Given the sample POM below:
<project>
<modelVersion>4.0.0</modelVersion>
<groupId>com.sample</groupId>
<artifactId>sample-project</artifactId>
<version>0.0.2-SNAPSHOT</version>
<build>
<plugins>
<plugin>
<artifactId>maven-antrun-plugin</artifactId>
<version>1.5</version>
<executions>
<execution>
<id>print-hello</id>
<phase>validate</phase>
<goals>
<goal>run</goal>
</goals>
<configuration>
<target>
<echo message="hello there!" />
</target>
</configuration>
</execution>
</executions>
</plugin>
<plugin>
<groupId>org.codehaus.mojo</groupId>
<artifactId>exec-maven-plugin</artifactId>
<version>1.5.0</version>
<executions>
<execution>
<id>exec-echo</id>
<phase>validate</phase>
<configuration>
<executable>cmd</executable>
<arguments>
<argument>/C</argument>
<argument>echo</argument>
<argument>hello-from-exec</argument>
</arguments>
</configuration>
<goals>
<goal>exec</goal>
</goals>
</execution>
</executions>
</plugin>
<plugin>
<artifactId>maven-antrun-plugin</artifactId>
<version>1.5</version>
<executions>
<execution>
<id>print-hello-2</id>
<phase>validate</phase>
<goals>
<goal>run</goal>
</goals>
<configuration>
<target>
<echo message="hello there 2!" />
</target>
</configuration>
</execution>
</executions>
</plugin>
</plugins>
</build>
</project>
We are actually configuring:
- The
maven-antrun-plugin
to print the hello there!
message
- The
exec-maven-plugin
to print the hello-from-exec
message
- The
maven-antrun-plugin
to print the hello there 2!
message
Goal executions are all attached to the same phase, validate
, and we would expect to be executed in the same defined order.
However, when invoking (the -q
option is used to have exactly and only their output):
mvn validate -q
we would have as output:
main:
[echo] hello there!
main:
[echo] hello there 2!
hello-from-exec
That is, for the same phase, Maven executed the defined plugins, however merging all of the defined executions for the same plugins (even if defined as different plugin
sections) and then execute them in the order to merged definitions.

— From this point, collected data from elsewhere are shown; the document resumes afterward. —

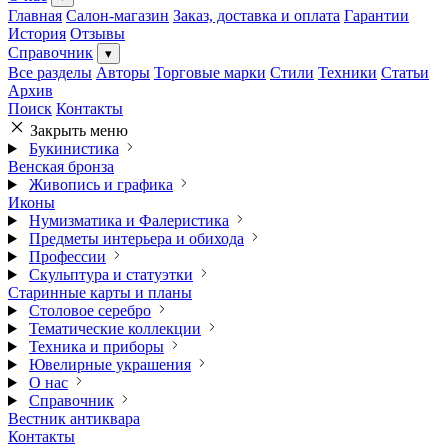
Главная
Салон-магазин
Заказ, доставка и оплата
Гарантии
История
Отзывы
Справочник
▾
Все разделы
Авторы
Торговые марки
Стили
Техники
Статьи
Архив
Поиск
Контакты
Закрыть меню
Букинистика
Венская бронза
Живопись и графика
Иконы
Нумизматика и Фалеристика
Предметы интерьера и обихода
Профессии
Скульптура и статуэтки
Старинные карты и планы
Столовое серебро
Тематические коллекции
Техника и приборы
Ювелирные украшения
О нас
Справочник
Вестник антиквара
Контакты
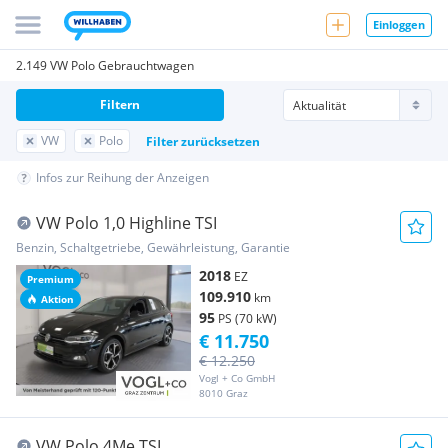
Einloggen
2.149 VW Polo Gebrauchtwagen
Filtern
VW
Polo
Filter zurücksetzen
Infos zur Reihung der Anzeigen
VW Polo 1,0 Highline TSI
Benzin, Schaltgetriebe, Gewährleistung, Garantie
2018
EZ
Premium
109.910
km
Aktion
95
PS (70 kW)
€ 11.750
€ 12.250
Vogl + Co GmbH
8010 Graz
VW Polo 4Me TSI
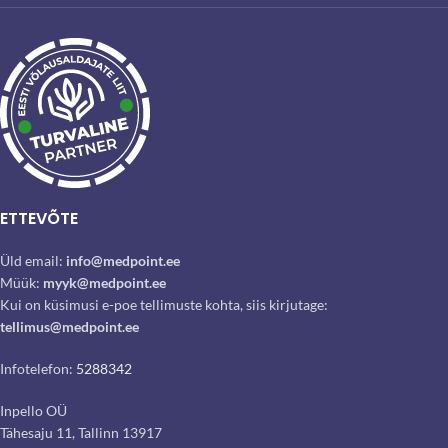
ETTEVÕTE
Üld email:
info@medpoint.ee
Müük:
myyk@medpoint.ee
Kui on küsimusi e-poe tellimuste kohta, siis kirjutage:
tellimus@medpoint.ee
Infotelefon:
5288342
Inpello OÜ
Tähesaju 11, Tallinn 13917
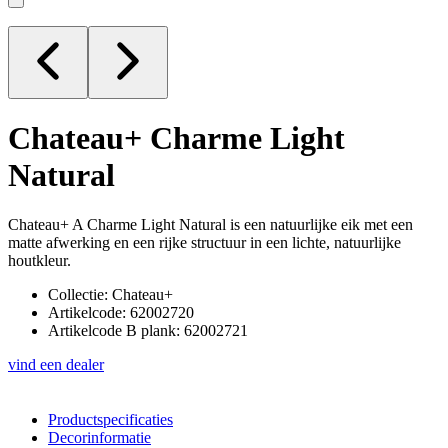
Chateau+
Charme Light
Natural
Chateau+ A Charme Light Natural is een natuurlijke eik met een
matte afwerking en een rijke structuur in een lichte, natuurlijke
houtkleur.
Collectie: Chateau+
Artikelcode: 62002720
Artikelcode B plank: 62002721
vind een dealer
Productspecificaties
Decorinformatie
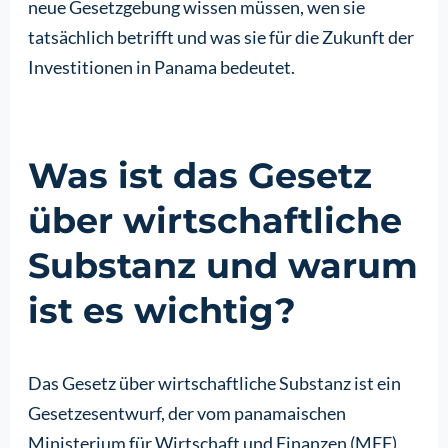
neue Gesetzgebung wissen müssen, wen sie
tatsächlich betrifft und was sie für die Zukunft der
Investitionen in Panama bedeutet.
Was ist das Gesetz
über wirtschaftliche
Substanz und warum
ist es wichtig?
Das Gesetz über wirtschaftliche Substanz ist ein
Gesetzesentwurf, der vom panamaischen
Ministerium für Wirtschaft und Finanzen (MEF)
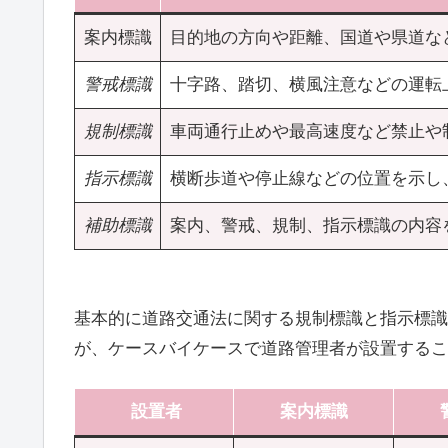
案内標識
目的地の方向や距離、国道や県道な
警戒標識
十字路、踏切、横風注意などの運転
規制標識
車両通行止めや最高速度など禁止や
指示標識
横断歩道や停止線などの位置を示し
補助標識
案内、警戒、規制、指示標識の内容
基本的に道路交通法に関する規制標識と指示標識
が、ケースバイケースで道路管理者が設置するこ
設置者
案内標識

Unfortunately, there is no mechanism to avoid this merging. The only options we have for configuring plugins execution behaviors are:
- The
inherited
configuration entry:
true
or false
, whether or not this plugin configuration should apply to POMs which inherit from this one. Default value is true
.
- The
combine.children
and combine.self
to
control how child POMs inherit configuration from parent POMs by adding attributes to the children of the configuration element.
None of these options would help us. In this case we would need a kind of merge
attribute on the execution
element or have a different behavior by default (that is, Maven should respect the definition order).
Invoking the single executions from command line as below:
mvn antrun:run@print-hello exec:exec@exec-echo antrun:run@print-hello-2 -q
We would instead have the desired output:
main:
[echo] hello there!
hello-from-exec
main:
[echo] hello there 2!
But in this case:
- We are not attached to any phase
- We are invoking directly specific executions (and their configurations) via command line (and via a new feature only available since Maven 3.3.1
You can achieve exactly the same via scripting or via exec-maven-plugin invoking maven itself, but - again - the same would apply: no phase applied, only sequence of executions.